## DIRECTIONS
How many lines of the data hold the word "колгоспу"? State the number and nothing else.

## RECORD EXCERPTS
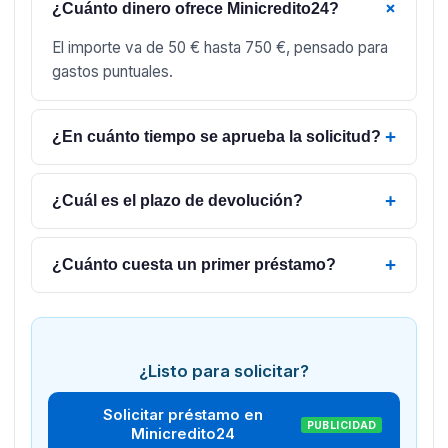
+
¿Cuánto dinero ofrece Minicredito24?
El importe va de 50 € hasta 750 €, pensado para
gastos puntuales.
+
¿En cuánto tiempo se aprueba la solicitud?
+
¿Cuál es el plazo de devolución?
+
¿Cuánto cuesta un primer préstamo?
¿Listo para solicitar?
Solicitar préstamo en
PUBLICIDAD
Minicredito24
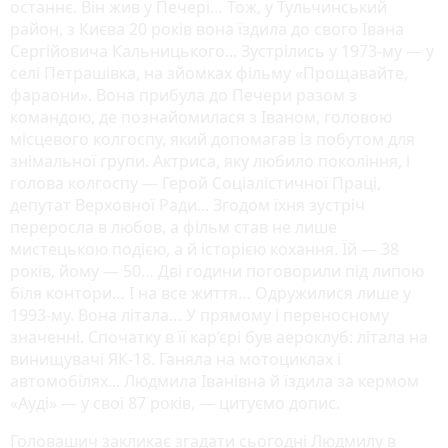
останнє. Він жив у Печері… Тож, у Тульчинський
район, з Києва 20 років вона їздила до свого Івана
Сергійовича Кальницького... Зустрілись у 1973-му — у
селі Петрашівка, на зйомках фільму «Прощавайте,
фараони». Вона прибула до Печери разом з
командою, де познайомилася з Іваном, головою
місцевого колгоспу, який допомагав із побутом для
знімальної групи. Актриса, яку любило покоління, і
голова колгоспу — Герой Соціалістичної Праці,
депутат Верховної Ради... Згодом їхня зустріч
переросла в любов, а фільм став не лише
мистецькою подією, а й історією кохання. Їй — 38
років, йому — 50… Дві години поговорили під липою
біля контори… І на все життя… Одружилися лише у
1993-му. Вона літала… У прямому і переносному
значенні. Спочатку в її кар’єрі був аероклуб: літала на
винищувачі ЯК-18. Ганяла на мотоциклах і
автомобілях... Людмила Іванівна й їздила за кермом
«Ауді» — у свої 87 років, — цитуємо допис.
Головашич закликає згадати сьогодні Людмилу в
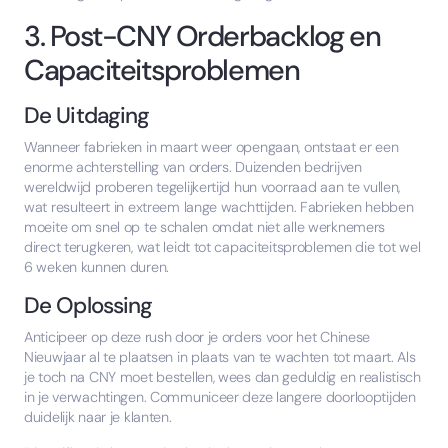
3. Post-CNY Orderbacklog en
Capaciteitsproblemen
De Uitdaging
Wanneer fabrieken in maart weer opengaan, ontstaat er een
enorme achterstelling van orders. Duizenden bedrijven
wereldwijd proberen tegelijkertijd hun voorraad aan te vullen,
wat resulteert in extreem lange wachttijden. Fabrieken hebben
moeite om snel op te schalen omdat niet alle werknemers
direct terugkeren, wat leidt tot capaciteitsproblemen die tot wel
6 weken kunnen duren.
De Oplossing
Anticipeer op deze rush door je orders voor het Chinese
Nieuwjaar al te plaatsen in plaats van te wachten tot maart. Als
je toch na CNY moet bestellen, wees dan geduldig en realistisch
in je verwachtingen. Communiceer deze langere doorlooptijden
duidelijk naar je klanten.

## RESPONSE TO THE TASK
2